What does the Bible say about tattoos?
The direct Scripture on this subject is found in Leviticus 19:28, where God commands Israel:
"Ye shall not make any cuttings in your flesh for the dead, nor tattoo any marks on you: I am Jehovah."
This prohibition stands alongside other commands separating Israel from heathen practices — enchantments, augury, and necromancy — all bound together by the refrain, "I am Jehovah," asserting God's sole claim over His people.
The Heathen Connection
Morrish's Bible Dictionary provides a concise summary of the practice and its prohibition:
Morrish's Bible Dictionary"This practice was forbidden in the law, as also was making any mark in the flesh. It was customary among the heathen, who cut themselves for the dead and tattooed their bodies in honour of their gods: the Israelites belonged to Jehovah. Lev. 19:28; Lev. 21:5."
The point is clear: cutting and marking the flesh was associated with pagan mourning rites and idol worship. The Israelites, as Jehovah's people, were to have nothing to do with these practices. The body belonged to God, not to the worshipper's own vanity or to the service of false gods.
"Our Bodies Are Not Our Own"
William Kelly, commenting on Leviticus 19, places the prohibition in its broader context — the heathen practices that surrounded Israel and the holiness God required of His people:
William Kelly"Then not only is the eating of anything with the blood forbidden, but enchantments and auguries, and heathenish ways in trimming of heads and beards, cutting of the flesh and tattooing, as opposed to Jehovah. So too the devoting of a daughter to whoredom, as not immoral only but 'profane.'"
Kelly sees the prohibitions of verses 26–31 as a unified whole: all forms of heathen self-expression — whether occult, bodily, or sexual — are "opposed to Jehovah." The underlying principle is that Israel's bodies, families, and worship all belonged exclusively to Him.
L. M. Grant draws an explicitly New Testament application, connecting the Old Testament prohibition to Paul's teaching in 1 Corinthians:
L. M. Grant"Verses 27-28 tell us that our bodies are not our own to do with them as we please, whether in shaving for show or making cuts in the flesh or being tattooed (Compare 1 Cor. 6:19-20). All of these are only to satisfy a person's pride."
Grant's cross-reference to 1 Corinthians 6:19–20 — "your body is the temple of the Holy Spirit ... ye are not your own, for ye are bought with a price: therefore glorify God in your body" — lifts the principle beyond the Mosaic law and into the Christian dispensation. The body of the believer is now a temple of the Holy Spirit, and the same principle that forbade Israel from marking their flesh applies with even greater force: we are not our own.
Synthesis
The Bible's one direct statement on tattoos is the prohibition in Leviticus 19:28, given in the context of separating Israel from heathen mourning rites and idol-worship.
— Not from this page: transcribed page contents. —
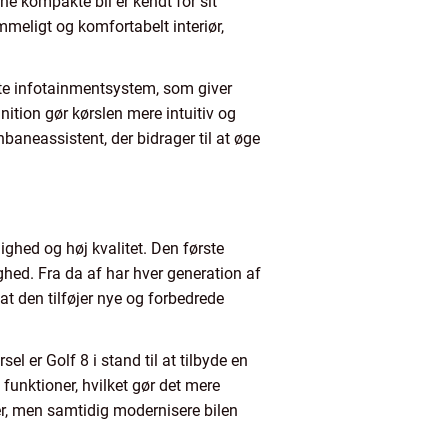
e kompakte bil er kendt for sit
mmeligt og komfortabelt interiør,
este infotainmentsystem, som giver
ition gør kørslen mere intuitiv og
neassistent, der bidrager til at øge
ghed og høj kvalitet. Den første
hed. Fra da af har hver generation af
at den tilføjer nye og forbedrede
l er Golf 8 i stand til at tilbyde en
funktioner, hvilket gør det mere
er, men samtidig modernisere bilen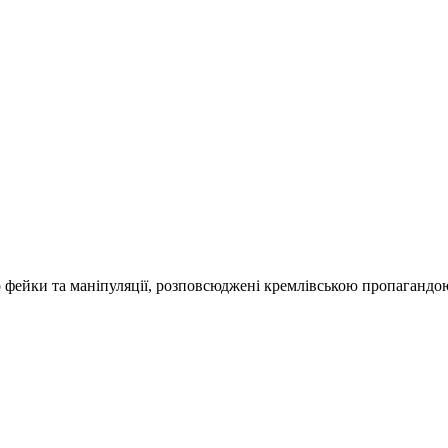
о фейки та маніпуляції, розповсюджені кремлівською пропагандо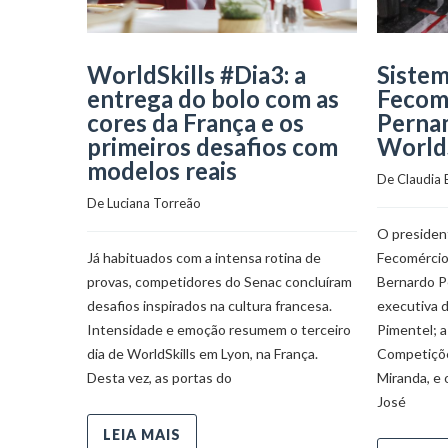
WorldSkills #Dia3: a
Siste
entrega do bolo com as
Fecom
cores da França e os
Perna
primeiros desafios com
WorldS
modelos reais
De 
Claudia
De 
Luciana Torreão
O presiden
Já habituados com a intensa rotina de
Fecomérci
provas, competidores do Senac concluíram
Bernardo Pe
desafios inspirados na cultura francesa.
executiva 
Intensidade e emoção resumem o terceiro
Pimentel; a
dia de WorldSkills em Lyon, na França.
Competiçõe
Desta vez, as portas do
Miranda, e 
José
LEIA MAIS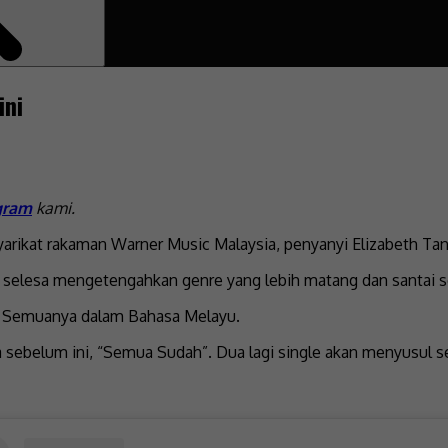
ini
gram
kami.
kat rakaman Warner Music Malaysia, penyanyi Elizabeth Tan b
bih selesa mengetengahkan genre yang lebih matang dan santai 
ni. Semuanya dalam Bahasa Melayu.
 sebelum ini, “Semua Sudah”. Dua lagi single akan menyusul se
The underlying principle, however, is broader than any single cultural practice: the body belongs to God, not to its occupant. Under the old covenant, Israel's bodies bore no marks because they belonged to Jehovah. Under the new, the believer's body is the temple of the Holy Spirit — purchased at the cost of Christ's blood — and the same principle of consecration applies. The question is not merely "is tattooing forbidden?" but "does this honour the One to whom my body belongs?"